TiO2 nanomaterial is a semiconductor material that exhibits promising photocatalysis activity. TiO2 nanomaterials can be converted into several forms, including TiO2 nanotubes, which have a larger surface area and more applications. In this study, TiO2 nanotubes were synthesized hydrothermally using TiO2 micro powder precursors. The synthesis involved two hydrothermal stages: the first to synthesize TiO2 nanoparticles from TiO2 micro powder precursors, and the second to synthesize TiO2 nanotubes from TiO2 nanoparticle precursors. TiO2 micro powder was added to the synthesis of TiO2 nanoparticles by hydrothermal at mole ratios of TiO2/NaOH of 0.01, 0.025, and 0.04, respectively.
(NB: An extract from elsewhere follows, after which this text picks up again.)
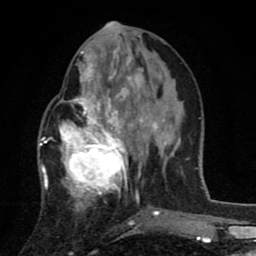
Breast MRI (dynamic contrast-enhanced), one axial slice. Slice 33 of 80 in the series (ordered by position). Cropped to one breast. Dynamic contrast-enhanced series, time point 2 of 8 at this slice position (early post-contrast). 1.5 T. TE 2.7 ms, TR 6.6 ms. 2 mm slice thickness. 256 × 256 image matrix, field of view 150 × 150 mm. Female patient.
Outlined on this slice (semi-automatic segmentation, software-assisted and operator-edited):
- enhancing-tissue mask used for the functional tumour volume (all voxels passing the contrast-enhancement thresholds inside the analysis volume; usually the tumour): bounding box [x1, y1, x2, y2] px = [42, 53, 143, 210]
The TiO2 nanoparticles obtained exhibit a morphology in the form of short fibers, with particle sizes increasing as the mole ratios are added. Furthermore, they possess an anatase crystal structure at all mole ratios of TiO2/NaOH. Subsequently, the TiO2 nanoparticles are calcined at 450°C. The results of the TiO2 nanoparticle calcination show that the morphology is in the form of short fibers, which are smaller than those of the uncalcinated sample. The calcinated sample also has larger particle sizes and an anatase crystal structure, compared to the uncalcinated sample. The TiO2 nanotubes obtained exhibit an elongated tube morphology with outer diameters ranging from 3.93 to 11.44 nm, inner diameters ranging from 2.5 to 4.25 nm, and a wall thickness of 1.09 to 3.4 nm. The surface area of the TiO2 nanotubes is 256.744 m2/g.